Experts say government agencies must prioritize user experience as they move to Zero Trust architectures. This is to ensure a smooth transition to new security requirements and to avoid complicating specific ongoing requirements.
The need for a smooth user experience is especially important when implementing the five Identity Pillars of Zero Trust Principles outlined by the Cybersecurity and Infrastructure Security Agency. Because identity verification arguably has the most direct impact on individuals, government agencies should fully explain the benefits of their multi-factor authentication policies to their employees, giving them an opportunity to work on new policies and explain any shortcomings they find. must give.
The human side of Zero Trust, sometimes lost in a flurry of cybersecurity rules and terminology, is the “soft side of technology,” says Aaron, senior enterprise solutions architect for the U.S. Department of State’s Office of Information Technology. Drew said.Veterans Affairs during a panel discussion at the recent Zscaler Public Sector Summit in Washington DC
A key part of the user experience as government agencies move toward Zero Trust is enabling agency employees to understand new cybersecurity processes and their importance.
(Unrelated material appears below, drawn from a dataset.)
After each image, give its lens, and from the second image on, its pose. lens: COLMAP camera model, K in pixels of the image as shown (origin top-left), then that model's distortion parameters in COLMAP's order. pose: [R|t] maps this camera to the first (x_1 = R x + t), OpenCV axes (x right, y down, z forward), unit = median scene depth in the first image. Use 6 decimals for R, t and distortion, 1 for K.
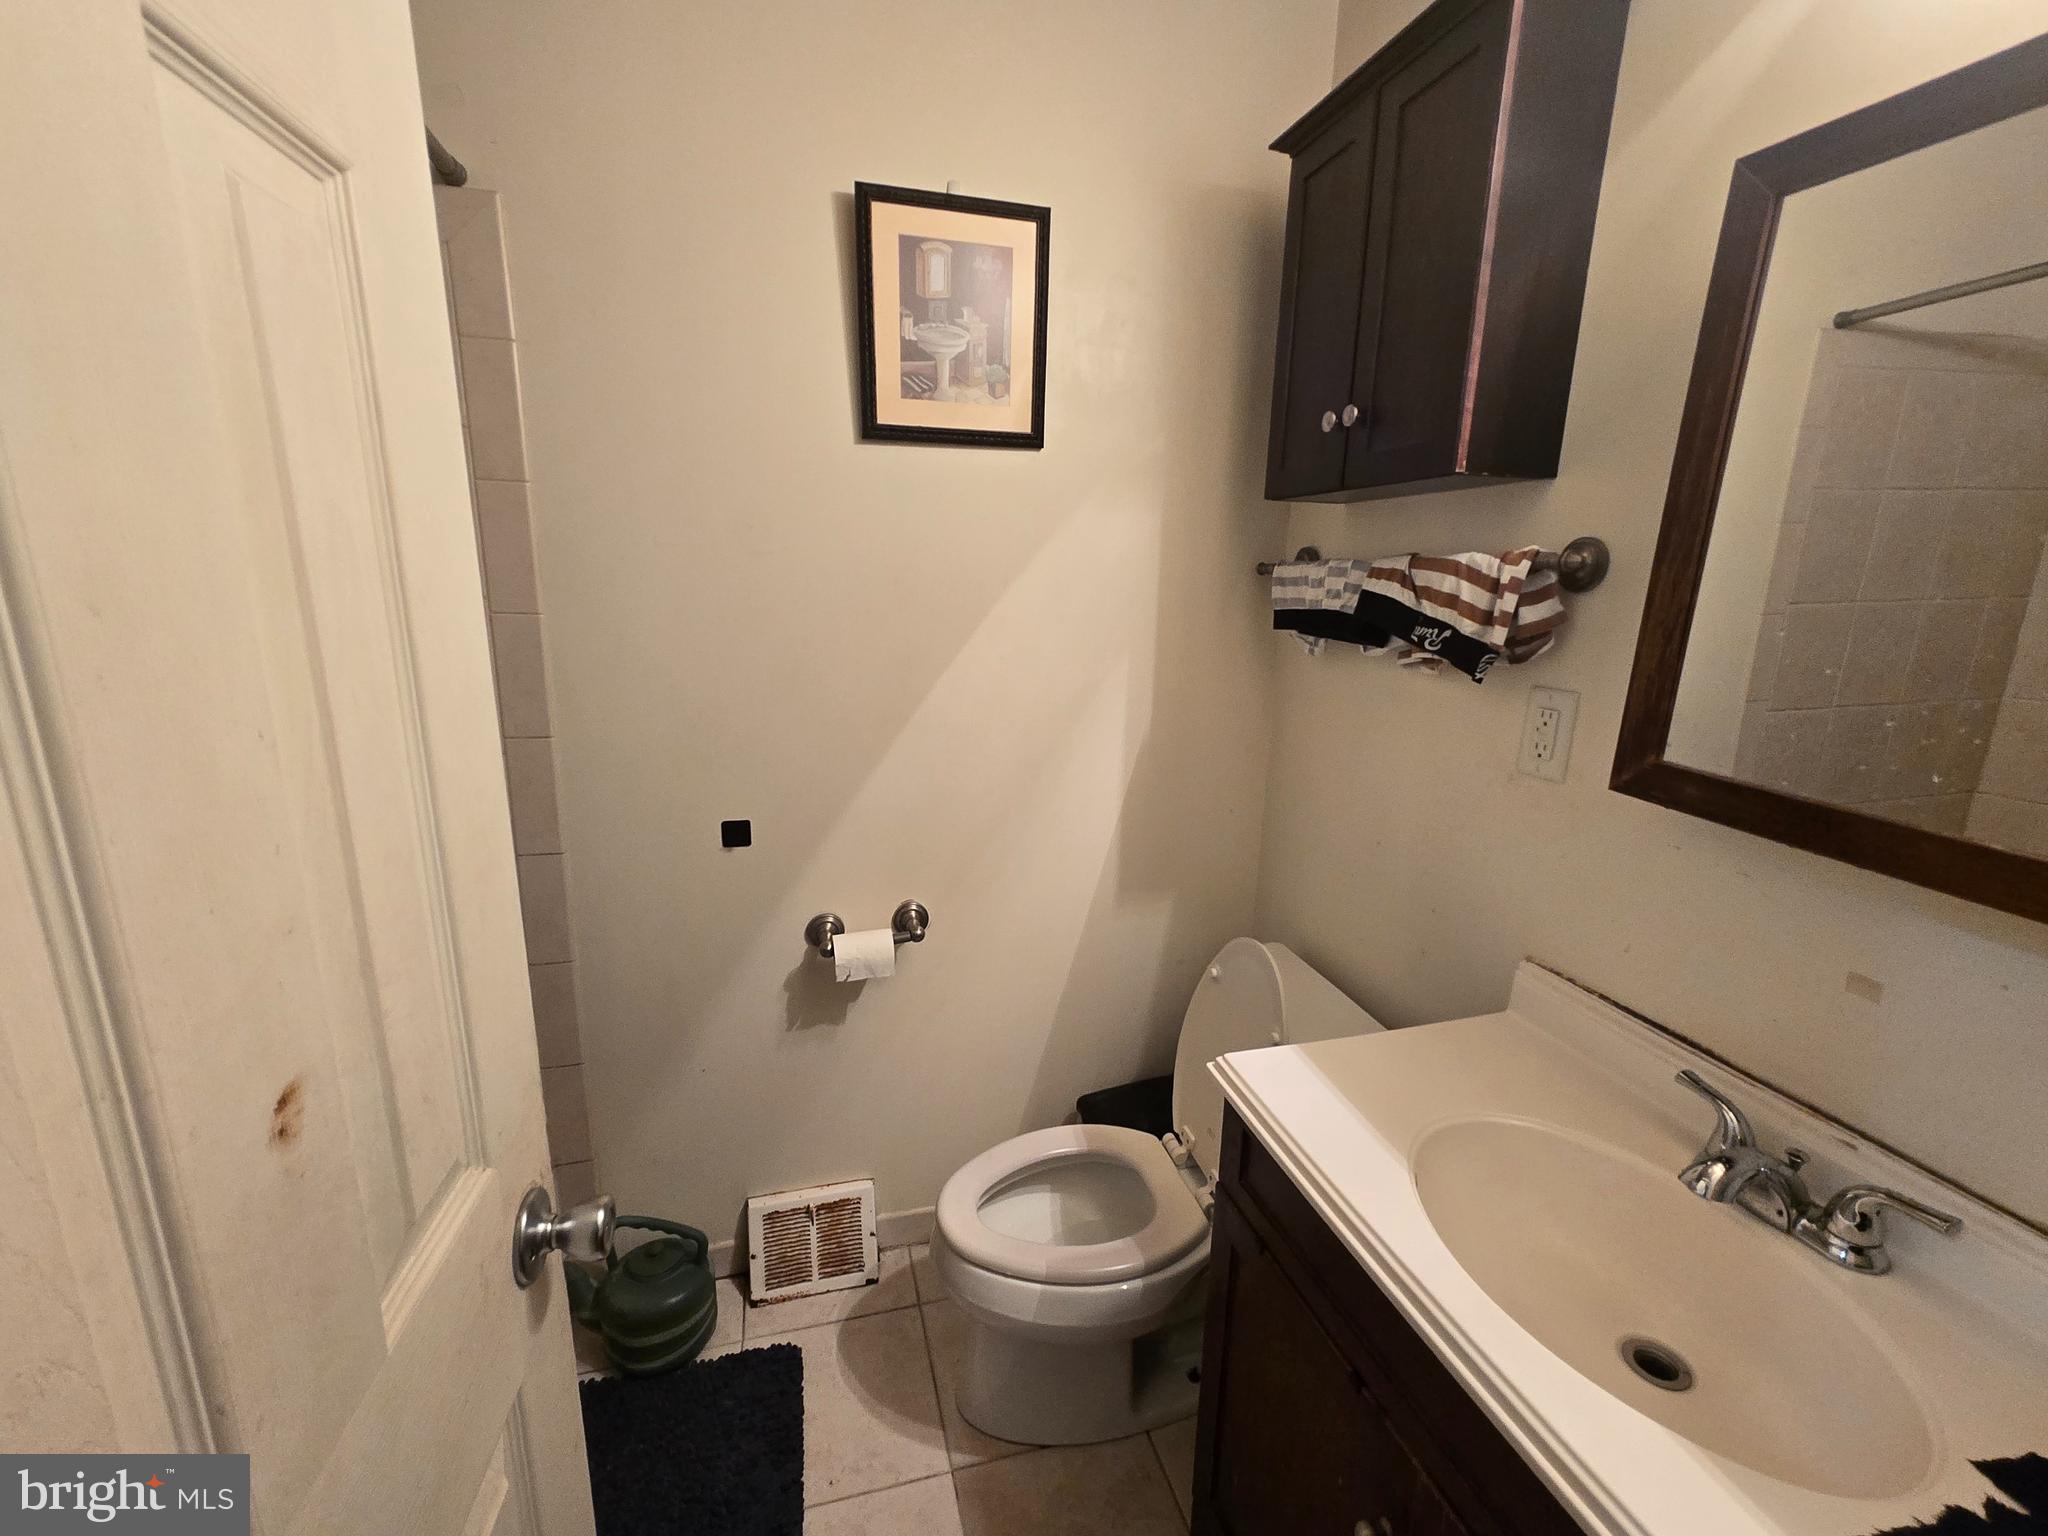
lens RADIAL K [[850.0, 0, 1023.4], [0, 850.0, 764.3], [0, 0, 1]] dist [-0.000732, -0.000189]
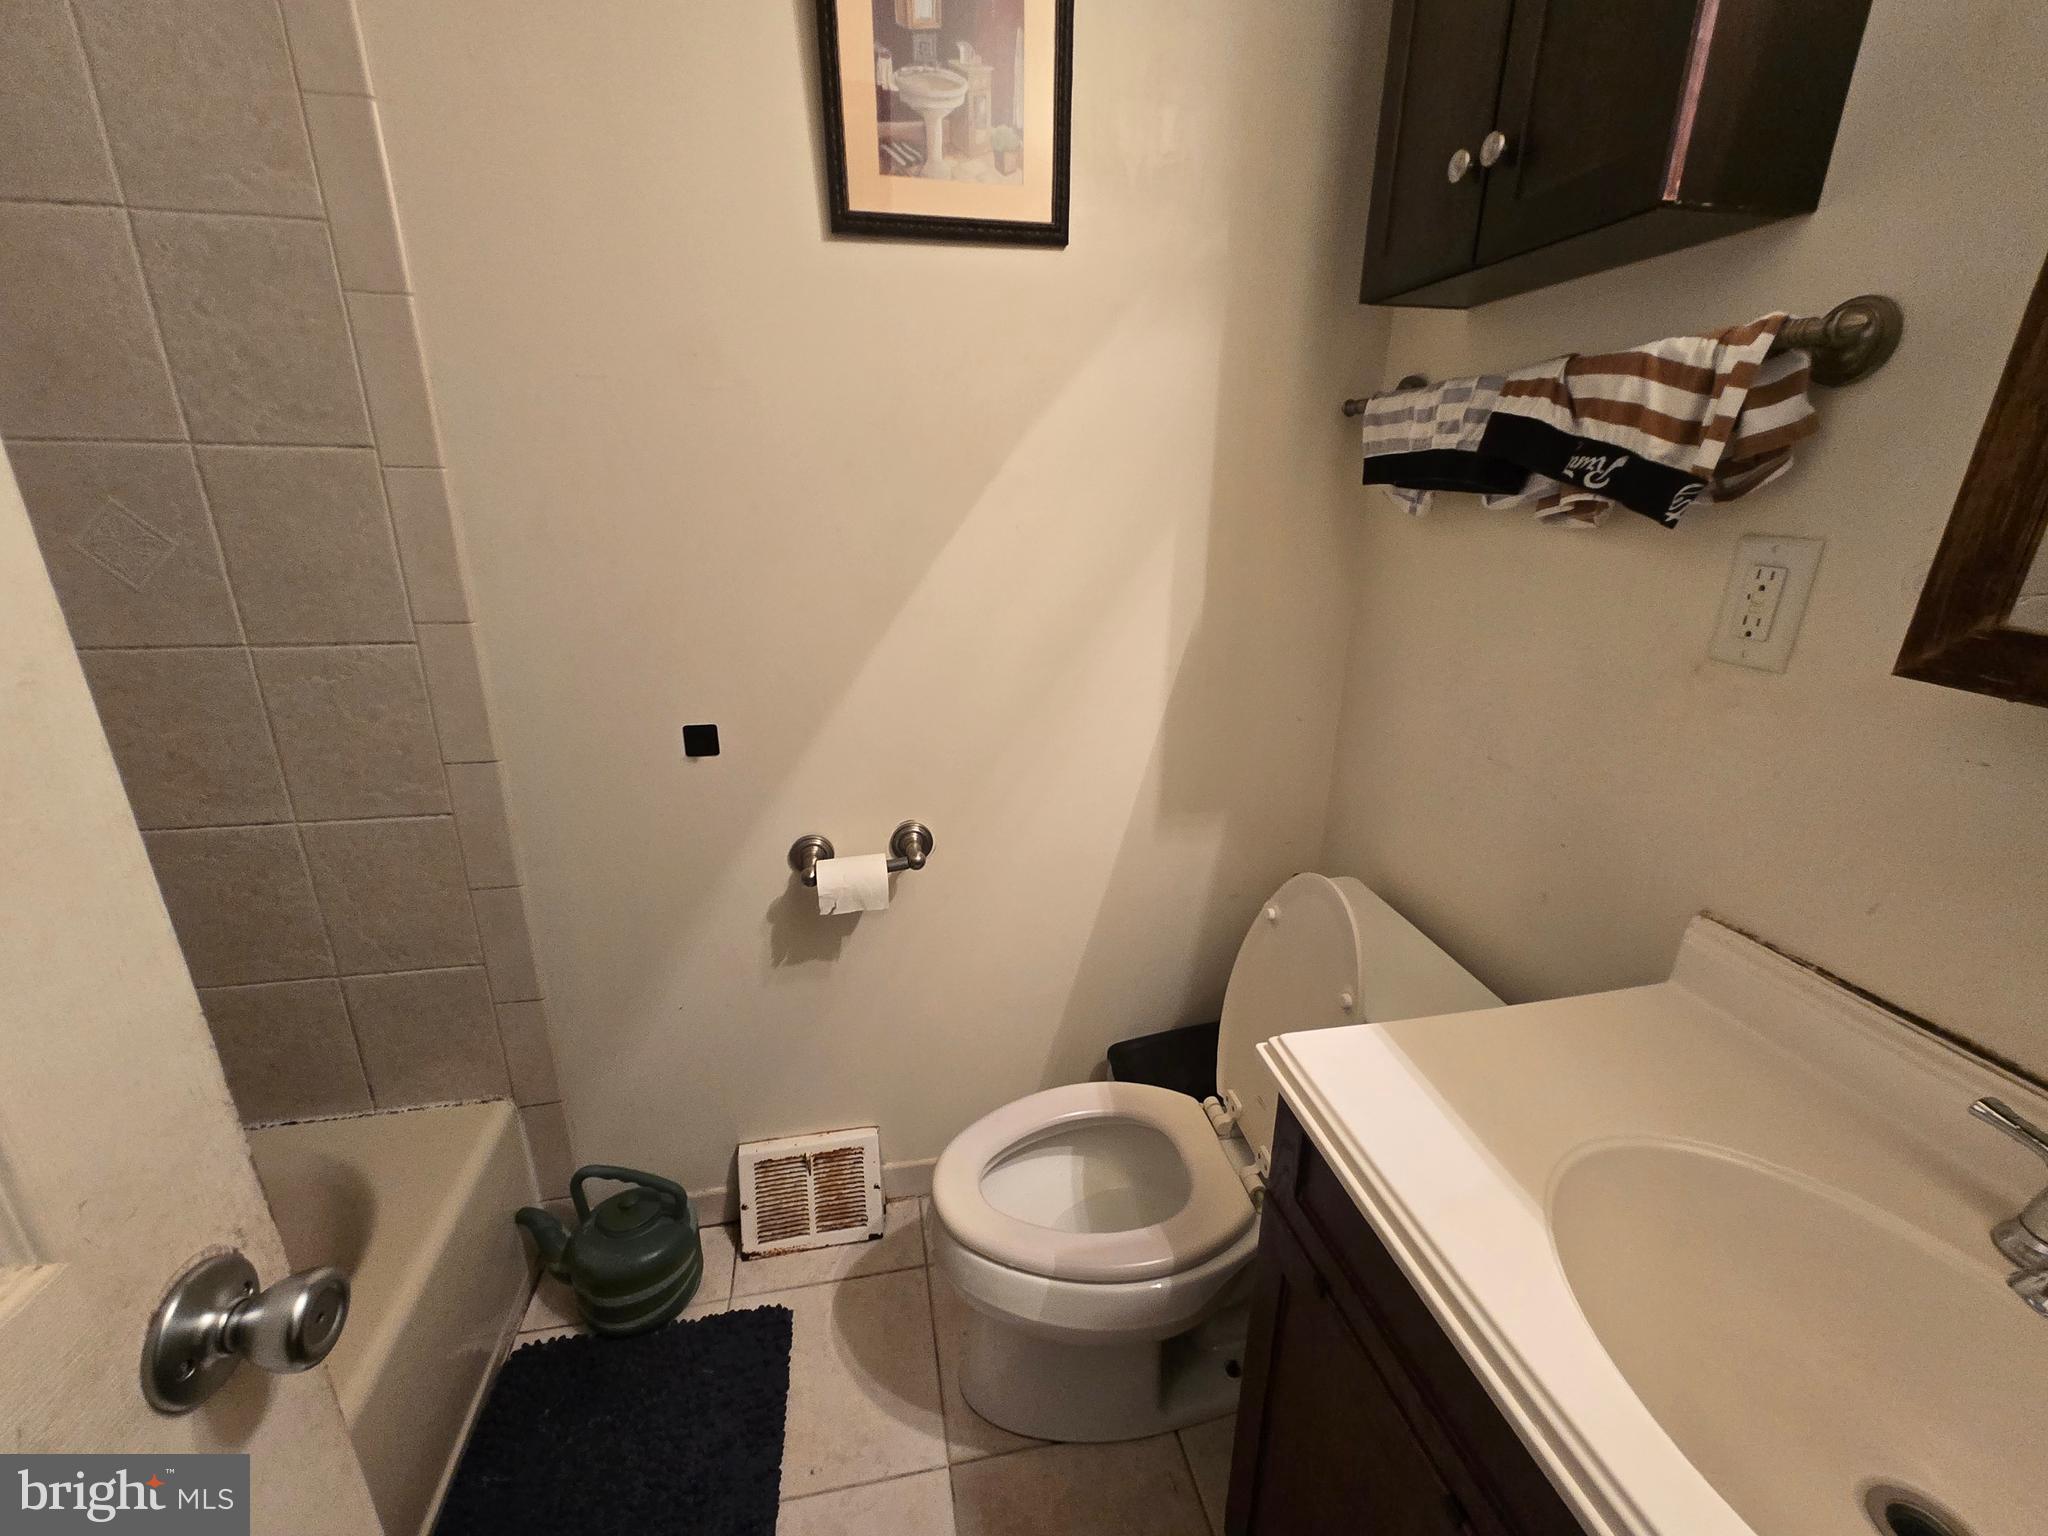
lens RADIAL K [[850.0, 0, 1025.1], [0, 850.0, 766.2], [0, 0, 1]] dist [-0.000732, -0.000189]
pose [[0.997534, 0.009322, -0.069563, 0.045842], [-0.002355, 0.995028, 0.099571, 0.024035], [0.070146, -0.099161, 0.992596, 0.196212]]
These steps may require tokens or other methods of identity verification for multi-factor authentication, or remove legacy systems that may be less secure than newer alternatives, Drew said. said.
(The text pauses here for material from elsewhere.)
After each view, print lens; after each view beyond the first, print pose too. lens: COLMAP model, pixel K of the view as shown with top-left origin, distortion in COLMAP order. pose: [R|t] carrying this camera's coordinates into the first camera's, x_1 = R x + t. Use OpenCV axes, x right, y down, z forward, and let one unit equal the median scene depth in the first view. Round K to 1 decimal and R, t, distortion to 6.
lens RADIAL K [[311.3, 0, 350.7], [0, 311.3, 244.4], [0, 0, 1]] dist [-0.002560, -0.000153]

Helping employees understand why “employee health has been redefined” is difficult, but early and frequent interactions by IT teams can help users understand, “What is this?” I can understand what you mean,” he said.
“[If] “Unlike last week, we have to let someone know that there is one or two additional steps to access that application,” says Drew. .”
Also, implementing these new processes and policies designed to better protect cybersecurity will require a “coordinated effort” beyond cybersecurity staff, and will require “an early rise in the user population.” It should be included,” said Gerald Caron, chief information officer for the Department of Commerce’s Bureau of International Trade Controls.
“Don’t look at this as a cybersecurity project,” he said at the summit. “This is a modernization project.”
New Jersey Chief Operating Officer Roger Gibson agrees, IT professionals need to be prepared to “tell that story, that story, at multiple different levels,” including the highest levels of government. added. A leader may be skeptical, but he said best practices and lead by example set the tone for the rest of the organization.
To modernize security, government agencies may need to “think differently,” said Sean McCann, Zscaler’s regional vice president of state and local government and education, speaking to a bystander at the Public Sector Summit. said in an interview. He said this is a “work in progress” and could take years, but if done properly, it could improve the cybersecurity posture of government agencies and organizations.
“Fundamentally, we need to show these people that there are better and more efficient ways to achieve better security outcomes,” McCann said. “When they all work together, you get much better output and better protection.”